Scalable extraction
Abstract
Focus: Study of extractable memorization from language models through adversarial querying without prior knowledge of training data.
Results indicate adversaries can extract gigabytes of training data from various models: open-source (Pythia, GPT-Neo), semi-open (LLaMA), and closed (ChatGPT).
Development of a new divergence attack for extracting data from aligned models like ChatGPT, achieving a 150× higher extraction rate than regular use.
Introduction
Large language models (LLMs) memorize training data, allowing for potential private information extraction.
Objective: Unify previous studies on memorization to analyze a large-scale extractable memorization in LLMs.
Definitions:
Extractable Memorization: Data that an adversary can recover efficiently.
Discoverable Memorization: Data recoverable only when prompted with other training data.
Methodology
Conduct large-scale analyses of model memorization using terabytes of output data and queries.
Attack methodology involved:
Using existing heuristics to prompt models.
Testing prompt effectiveness and verifying if outputs constituted training data.
Key components:
Use of a suffix array to enable fast searches against large datasets.
Results
Extraction results across different models:
Correlation between model size and the rate of emitting memorized training data.
Almost no recovery from aligned ChatGPT under standard testing, hypothesis of a high degree of alignment due to its design.
Data extracted via divergence prompting revealed over 10,000 unique instances from ChatGPT within a $200 query budget, extrapolated to suggest broader extractability.
Ethics & Responsible Disclosure
Findings were responsibly shared with model authors beforehand to address vulnerabilities.
Noted that the attack is specific to the ChatGPT model and does not apply broadly to all production language models.
Encouragement of extreme safeguards when deploying LLMs in privacy-sensitive applications.
Background & Related Work
Discussion on the training data used by LLMs and the implications of proprietary versus open-source data.
Instruction-tuning and RLHF: LLMs trained for task-specific performance through reinforcement learning from human feedback (RLHF).
An overview of privacy attacks including membership inference and data extraction.
Insight into existing methodologies and past results on data extractability across various models.
Data Extraction Attacks on Open Models
Evaluated data extraction attacks on models with public parameter and dataset access.
Defined extractable memorization based on explicit prompts that recover training data accurately.
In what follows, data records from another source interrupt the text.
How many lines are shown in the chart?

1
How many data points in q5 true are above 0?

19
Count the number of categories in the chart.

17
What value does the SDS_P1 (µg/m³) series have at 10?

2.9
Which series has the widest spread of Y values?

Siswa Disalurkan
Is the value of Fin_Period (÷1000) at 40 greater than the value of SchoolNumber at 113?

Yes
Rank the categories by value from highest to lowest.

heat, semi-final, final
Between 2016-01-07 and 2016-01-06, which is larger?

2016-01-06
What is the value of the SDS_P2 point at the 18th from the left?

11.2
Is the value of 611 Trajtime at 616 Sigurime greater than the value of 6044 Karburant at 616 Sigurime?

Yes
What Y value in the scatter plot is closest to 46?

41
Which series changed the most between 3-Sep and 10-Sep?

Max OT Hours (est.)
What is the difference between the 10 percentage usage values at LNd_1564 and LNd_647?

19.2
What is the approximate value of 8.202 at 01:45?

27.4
Proposed method improves upon previous attack strategies by reducing manual verification time.
Experimental Results
Found rates of memorization varied significantly across open-source models, with the potential for higher data extraction than previously documented.
Empirical analysis indicated that the strategies proposed allowed extraction of a considerable amount of observable memorized data.
Estimating Total Memorization
Examination of how query variety impacts extractable memorization rates.
Proposed method for estimating total memorization via Good-Turing frequency estimation, acknowledging potential underestimations.
Discoverable vs. Extractable Memorization
Comparative analysis revealed significant differences between discoverable and extractable memorization, highlighting inefficiencies in current extraction techniques.
Extracting Data from Semi-closed Models
Discussion of methodologies adapted for semi-closed models with publicly available parameters but inaccessible training datasets.
Established a quality proxy using publicly available web data for verification of extraction success.
ChatGPT Data Extraction
Explored challenges specific to extracting data from aligned conversational models.
Notable successful adaptation of previous methodologies showcasing ChatGPT's weaknesses.
Results revealed significant ease in eliciting memorized outputs through appropriate prompting techniques.
Conclusion
Findings position ChatGPT as highly vulnerable to data extraction compared to earlier language models, emphasizing repercussions for users and developers alike.
Stressing the need for further research on data deduplication and effective safeguarding measures for LLM deployment.